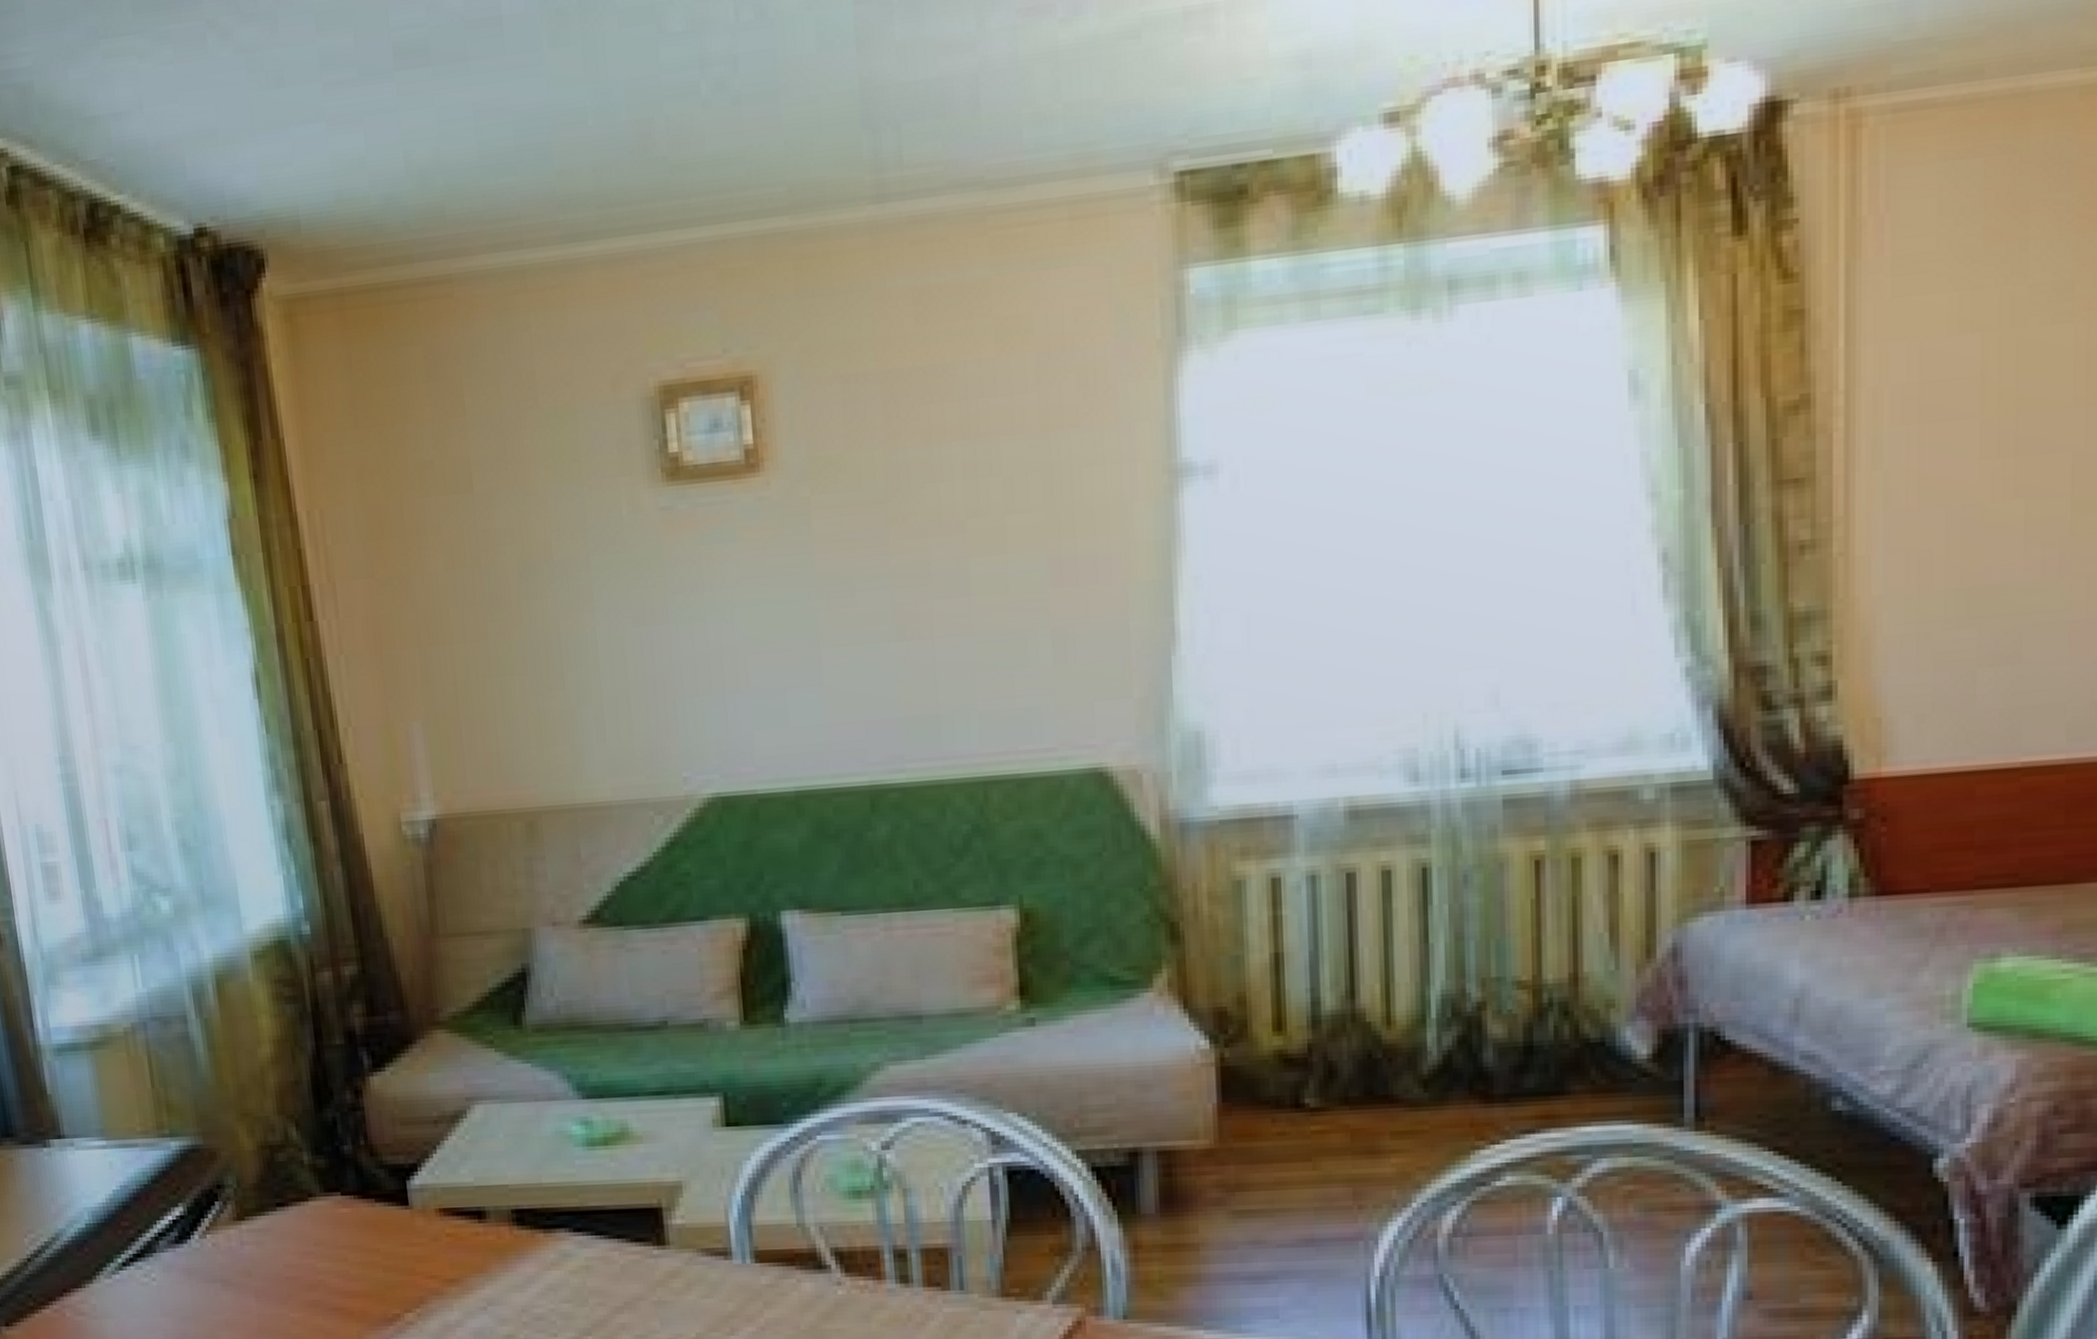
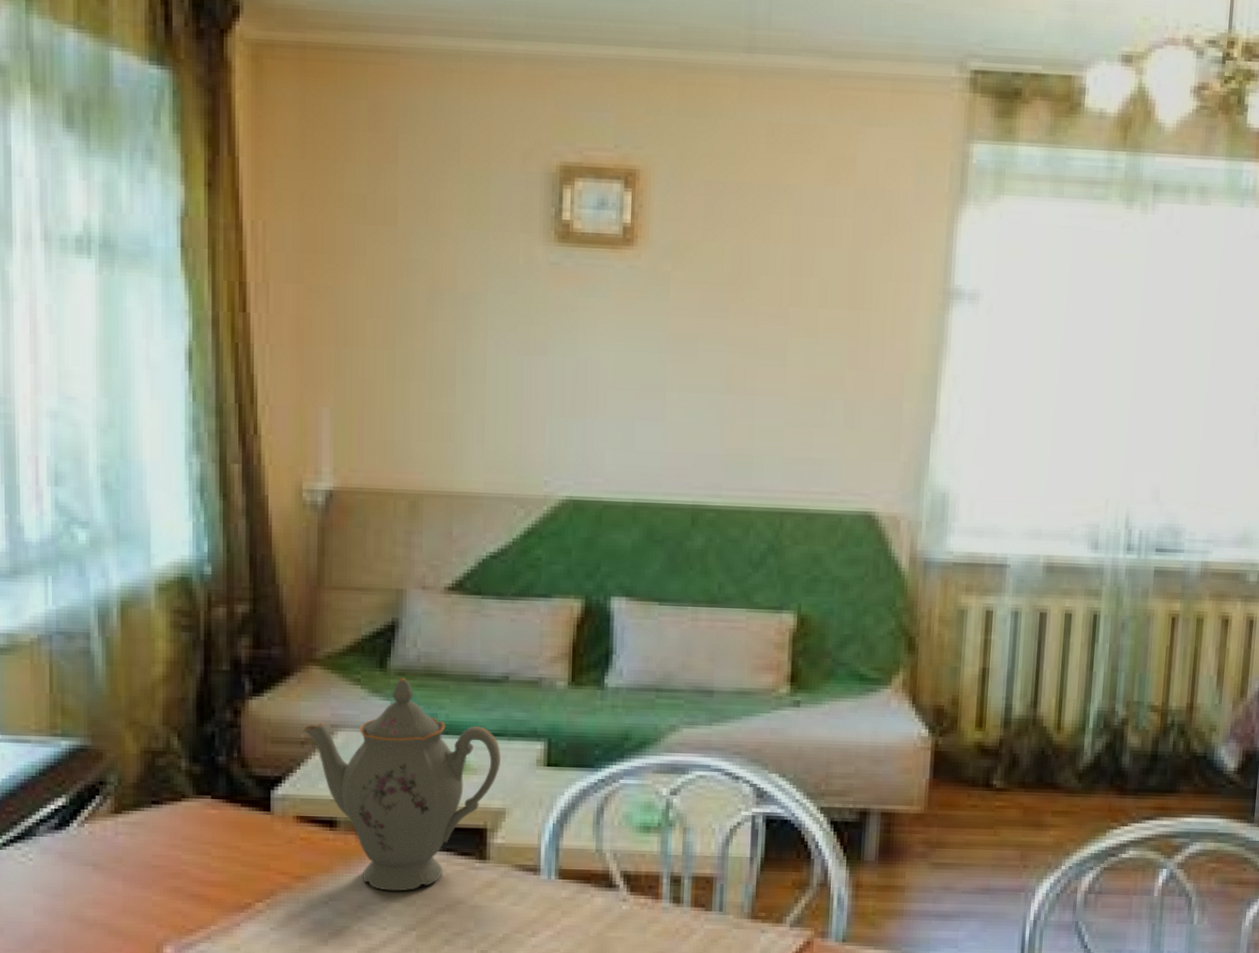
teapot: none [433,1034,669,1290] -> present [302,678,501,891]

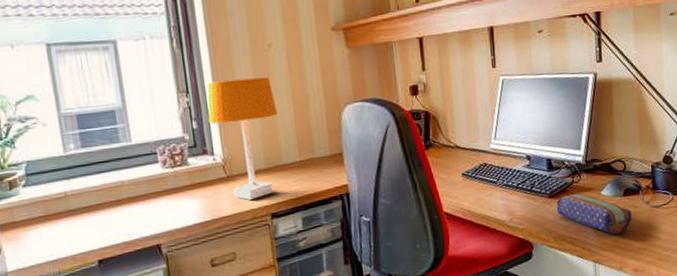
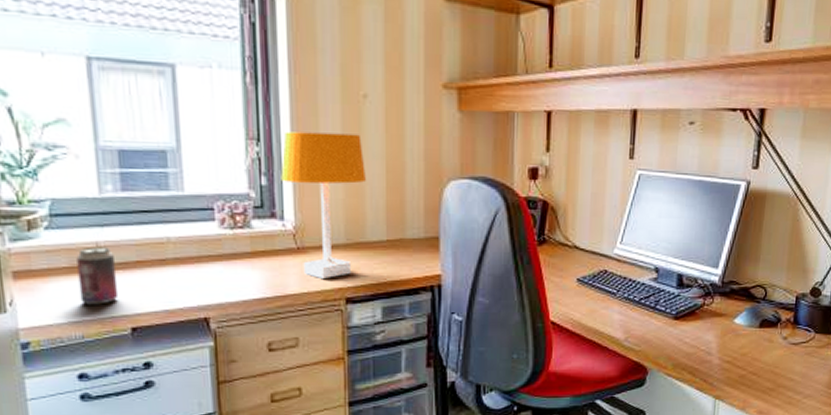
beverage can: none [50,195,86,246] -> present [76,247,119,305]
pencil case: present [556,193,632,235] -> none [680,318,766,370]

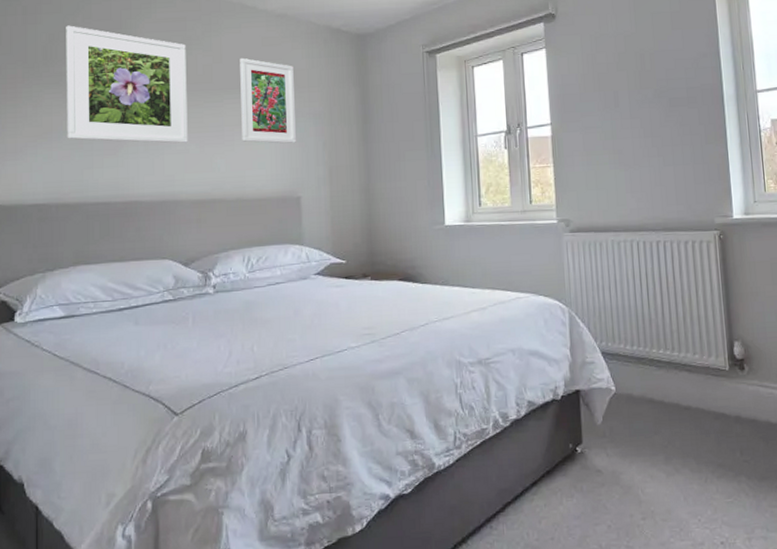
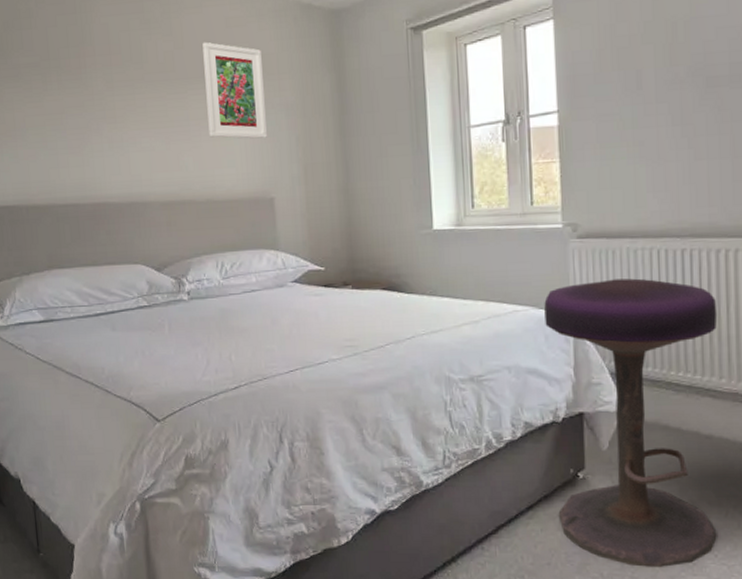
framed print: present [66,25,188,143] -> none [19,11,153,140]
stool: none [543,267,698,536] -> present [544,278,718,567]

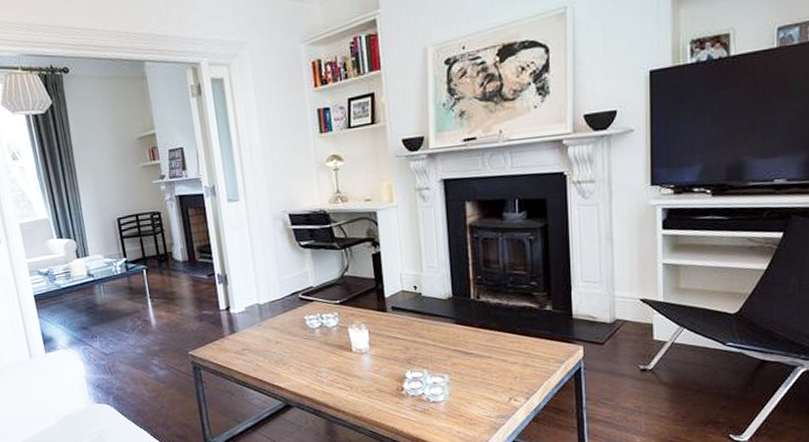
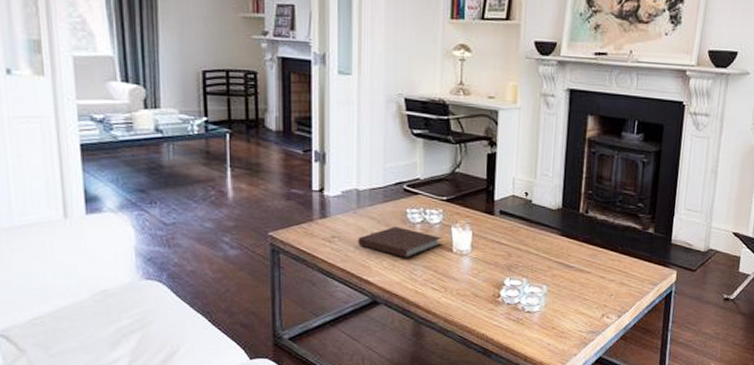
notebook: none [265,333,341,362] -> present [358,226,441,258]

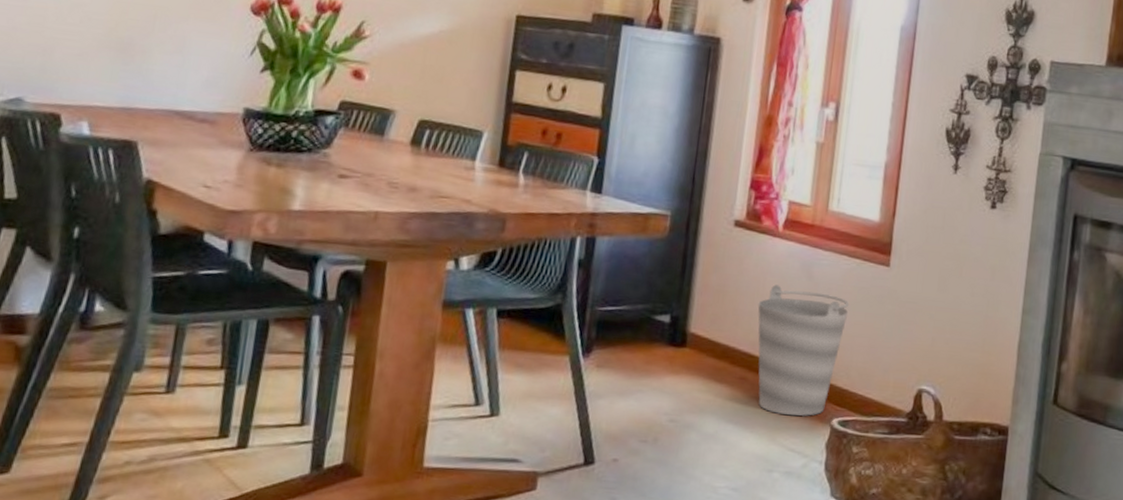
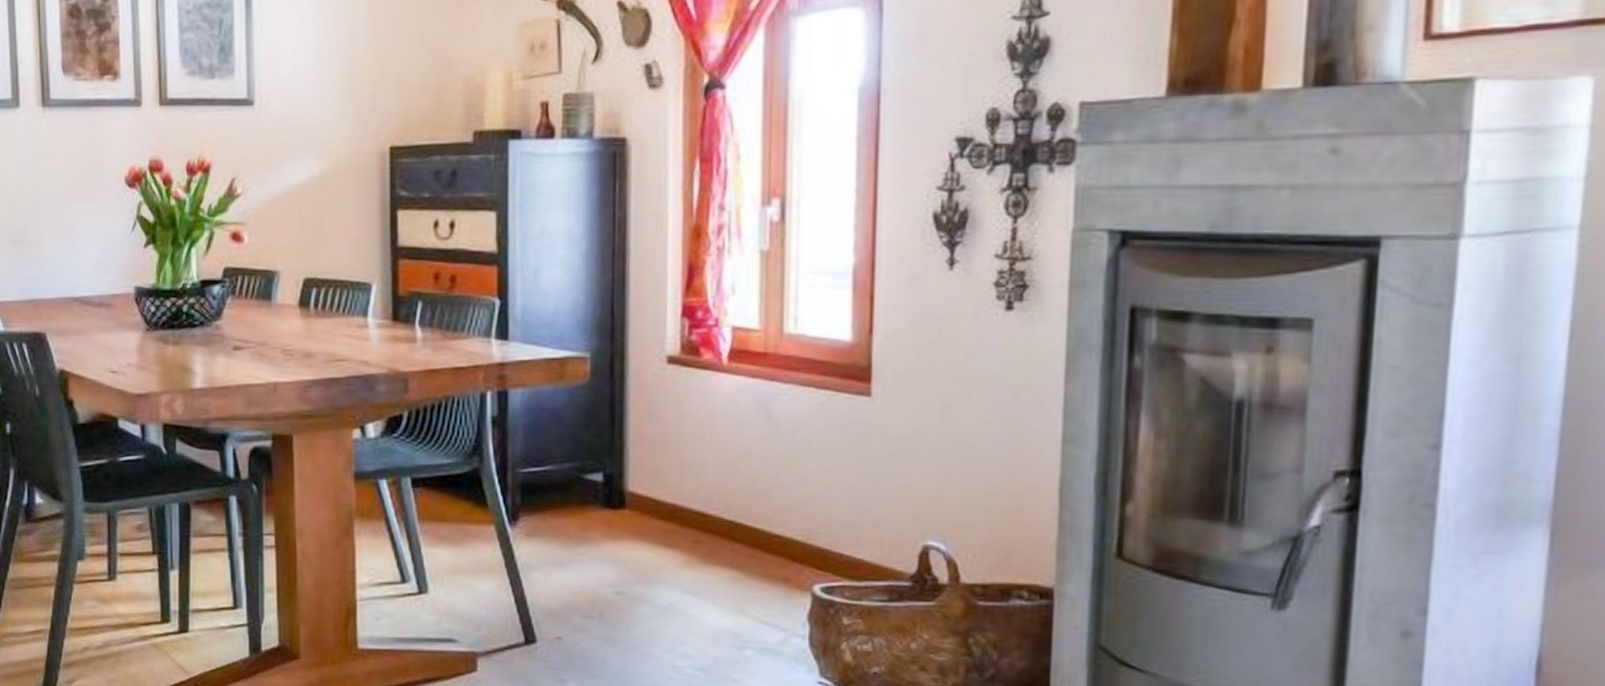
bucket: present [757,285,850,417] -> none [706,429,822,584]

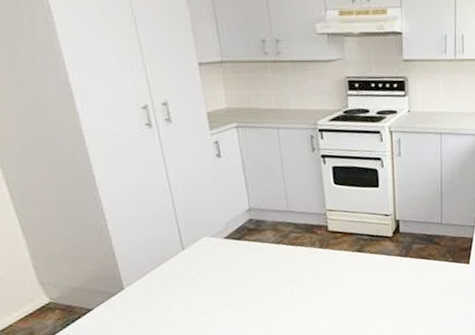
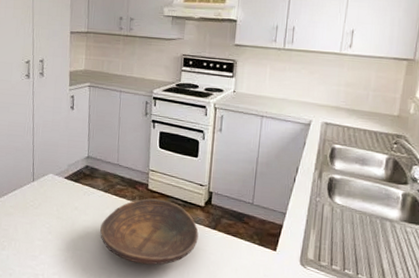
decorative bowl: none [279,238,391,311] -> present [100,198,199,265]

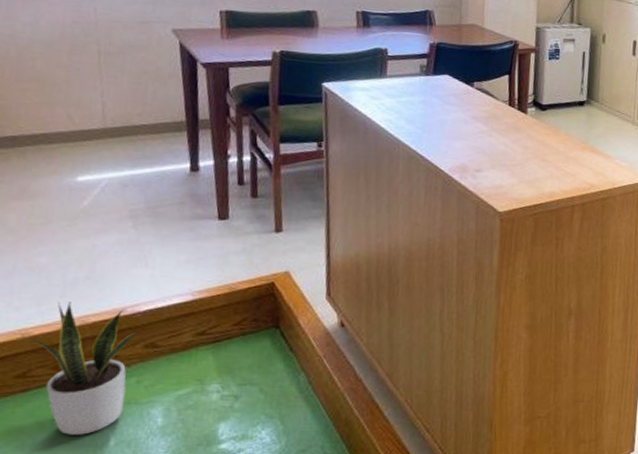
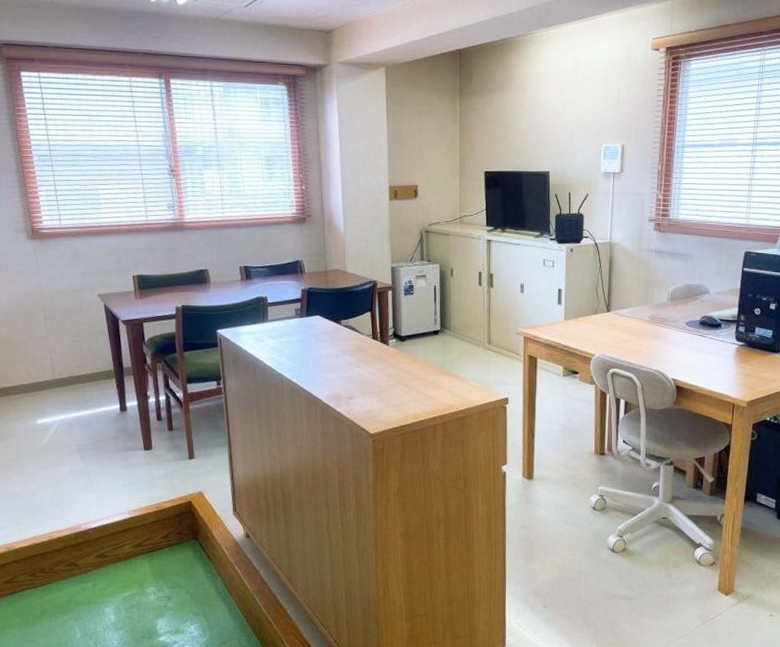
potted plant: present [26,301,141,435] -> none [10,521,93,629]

=-=-=-=-=

Reproduce the data above word for word, but leave the images out.

§ **Task output**
teapot: none [433,1034,669,1290] -> present [302,678,501,891]

beverage can: none [50,195,86,246] -> present [76,247,119,305]
pencil case: present [556,193,632,235] -> none [680,318,766,370]

framed print: present [66,25,188,143] -> none [19,11,153,140]
stool: none [543,267,698,536] -> present [544,278,718,567]

notebook: none [265,333,341,362] -> present [358,226,441,258]

bucket: present [757,285,850,417] -> none [706,429,822,584]

decorative bowl: none [279,238,391,311] -> present [100,198,199,265]

potted plant: present [26,301,141,435] -> none [10,521,93,629]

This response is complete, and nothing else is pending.